If trouble were to break out again in the north, a Roman Eagle in the hands of the Painted People might well become a weapon against us, owing to the power it would undoubtedly have to fire the minds and hearts of the Tribes. (pages 121 – 122)
He disguises himself as a Greek occulist, and with his freed ex-slave, Esca, travels beyond Hadrian’s Wall. The rest of the book is about their search through the wild borderlands north of the Wall in what was then the province of Valentia and over the Northern Wall (the Antonine Wall), into Caledonia, along the shores of Loch Lomond to the base of Ben Cruachan overlooking Loch Awe.
Rosemary Sutcliff was a wonderful storyteller, bringing Roman Britain to life in beautifully descriptive prose, so vivid that it’s easy to picture the scenery and the characters. It’s a powerful adventure story, full of detail particularly about Marcus and Esca – their friendship and courage in the face of danger and hardship. There is plenty of suspense as they fight their way through mountains and bogs, pursued by the hostile tribes. It’s also a novel about honour, duty and love.
She based The Eagle of the Ninth on two facts. First, the disappearance of the Ninth Legion. And second, the discovery of a cast bronze figure of an eagle found in the Basilica of the Roman town of Calleva, near Silchester. The eagle’s original wings are missing and its origin is unknown. Although it was not a legionary eagle, it inspired Rosemary Sutcliff to write her book.
There is a map at the front of the book showing the route Marcus and Esca took and some of the places described, including Trinomontium (Melrose), Luguvalium (Carlisle), Segedunum (Wallsend) and Borcovicus on Hadrian’s Wall (Housesteads Roman Fort) and the Northern Wall.
I loved all the detail of the mix of peoples living in Britain, their religious beliefs and ceremonies and their social and cultural background. It’s described as a children’s/YA book but I think it’s suitable for adults too – the writing style is certainly not simplistic and the vocabulary is extensive.

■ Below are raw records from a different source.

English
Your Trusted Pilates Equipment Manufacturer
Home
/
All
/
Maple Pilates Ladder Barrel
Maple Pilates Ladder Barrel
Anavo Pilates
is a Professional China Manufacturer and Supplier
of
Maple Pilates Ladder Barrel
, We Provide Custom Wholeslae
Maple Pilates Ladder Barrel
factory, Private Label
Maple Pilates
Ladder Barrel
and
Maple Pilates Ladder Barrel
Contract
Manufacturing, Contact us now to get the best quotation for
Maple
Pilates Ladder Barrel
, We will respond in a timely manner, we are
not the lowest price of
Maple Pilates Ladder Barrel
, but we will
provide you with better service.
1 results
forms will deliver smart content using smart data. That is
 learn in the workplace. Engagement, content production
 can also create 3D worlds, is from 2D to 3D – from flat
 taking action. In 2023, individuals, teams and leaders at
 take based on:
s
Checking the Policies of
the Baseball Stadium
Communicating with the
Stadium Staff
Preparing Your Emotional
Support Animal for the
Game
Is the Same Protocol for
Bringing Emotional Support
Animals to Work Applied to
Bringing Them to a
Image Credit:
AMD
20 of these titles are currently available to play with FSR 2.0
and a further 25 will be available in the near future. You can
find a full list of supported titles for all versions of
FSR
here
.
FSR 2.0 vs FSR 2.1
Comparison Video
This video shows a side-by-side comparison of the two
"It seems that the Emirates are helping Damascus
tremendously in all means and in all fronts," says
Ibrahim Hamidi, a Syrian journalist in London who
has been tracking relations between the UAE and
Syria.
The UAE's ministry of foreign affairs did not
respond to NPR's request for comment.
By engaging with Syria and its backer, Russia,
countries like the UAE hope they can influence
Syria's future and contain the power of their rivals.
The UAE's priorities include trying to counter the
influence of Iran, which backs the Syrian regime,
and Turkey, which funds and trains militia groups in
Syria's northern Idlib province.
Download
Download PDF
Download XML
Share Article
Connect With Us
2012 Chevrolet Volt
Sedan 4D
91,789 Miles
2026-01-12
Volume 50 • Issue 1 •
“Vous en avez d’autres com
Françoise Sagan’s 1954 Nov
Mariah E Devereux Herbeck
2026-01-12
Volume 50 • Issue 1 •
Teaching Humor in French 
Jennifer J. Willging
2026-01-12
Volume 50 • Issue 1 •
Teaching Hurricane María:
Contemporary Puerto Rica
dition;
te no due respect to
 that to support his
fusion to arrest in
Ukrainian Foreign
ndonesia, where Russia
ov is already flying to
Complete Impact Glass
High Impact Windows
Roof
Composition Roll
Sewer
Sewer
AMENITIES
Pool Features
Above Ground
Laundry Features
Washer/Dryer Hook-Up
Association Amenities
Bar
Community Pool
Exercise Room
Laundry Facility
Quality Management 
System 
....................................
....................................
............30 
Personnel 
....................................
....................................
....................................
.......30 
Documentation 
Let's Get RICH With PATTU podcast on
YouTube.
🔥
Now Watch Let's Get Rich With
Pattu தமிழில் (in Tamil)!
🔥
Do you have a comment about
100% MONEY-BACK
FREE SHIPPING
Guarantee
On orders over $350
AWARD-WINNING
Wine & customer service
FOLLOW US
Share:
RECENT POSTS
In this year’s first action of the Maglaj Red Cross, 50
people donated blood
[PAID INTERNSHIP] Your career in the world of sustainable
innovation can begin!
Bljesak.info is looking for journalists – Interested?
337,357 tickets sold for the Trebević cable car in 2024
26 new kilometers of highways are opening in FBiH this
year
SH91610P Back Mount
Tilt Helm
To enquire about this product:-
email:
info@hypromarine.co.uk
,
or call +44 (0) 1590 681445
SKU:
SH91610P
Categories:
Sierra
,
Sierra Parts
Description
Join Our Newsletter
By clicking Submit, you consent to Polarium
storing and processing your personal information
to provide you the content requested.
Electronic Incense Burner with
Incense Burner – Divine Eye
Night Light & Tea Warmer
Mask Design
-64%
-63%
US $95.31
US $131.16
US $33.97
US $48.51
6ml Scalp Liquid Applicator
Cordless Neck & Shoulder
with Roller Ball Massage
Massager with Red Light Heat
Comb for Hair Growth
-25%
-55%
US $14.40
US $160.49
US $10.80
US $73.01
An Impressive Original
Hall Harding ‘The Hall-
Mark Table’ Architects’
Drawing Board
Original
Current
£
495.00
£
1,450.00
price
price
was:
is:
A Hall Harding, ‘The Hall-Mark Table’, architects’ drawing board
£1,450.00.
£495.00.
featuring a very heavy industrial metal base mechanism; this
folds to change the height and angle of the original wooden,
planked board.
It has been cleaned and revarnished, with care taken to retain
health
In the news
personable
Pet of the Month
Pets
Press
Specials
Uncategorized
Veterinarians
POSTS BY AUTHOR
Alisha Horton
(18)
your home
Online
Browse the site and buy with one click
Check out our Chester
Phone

It is quite simply a gem of a book.
- Paperback: 304 pages
- Publisher: OUP Oxford; Revised edition edition (7 Oct. 2004)
- Language: English
- ISBN-10: 0192753924
- ISBN-13: 978-0192753922
- Source: my own copy
About Rosemary Sutcliff (1920 – 1975), born in Surrey
At the age of two she contracted Still’s disease and spent most of her life in a wheelchair. At 14 she left school having made little progress in anything except reading and went to an art school, specialising in miniature painting, becoming a member of the Royal Society of Miniature Painters just after the Second World War. She wrote very many books, both fiction and non-fiction, and won several awards.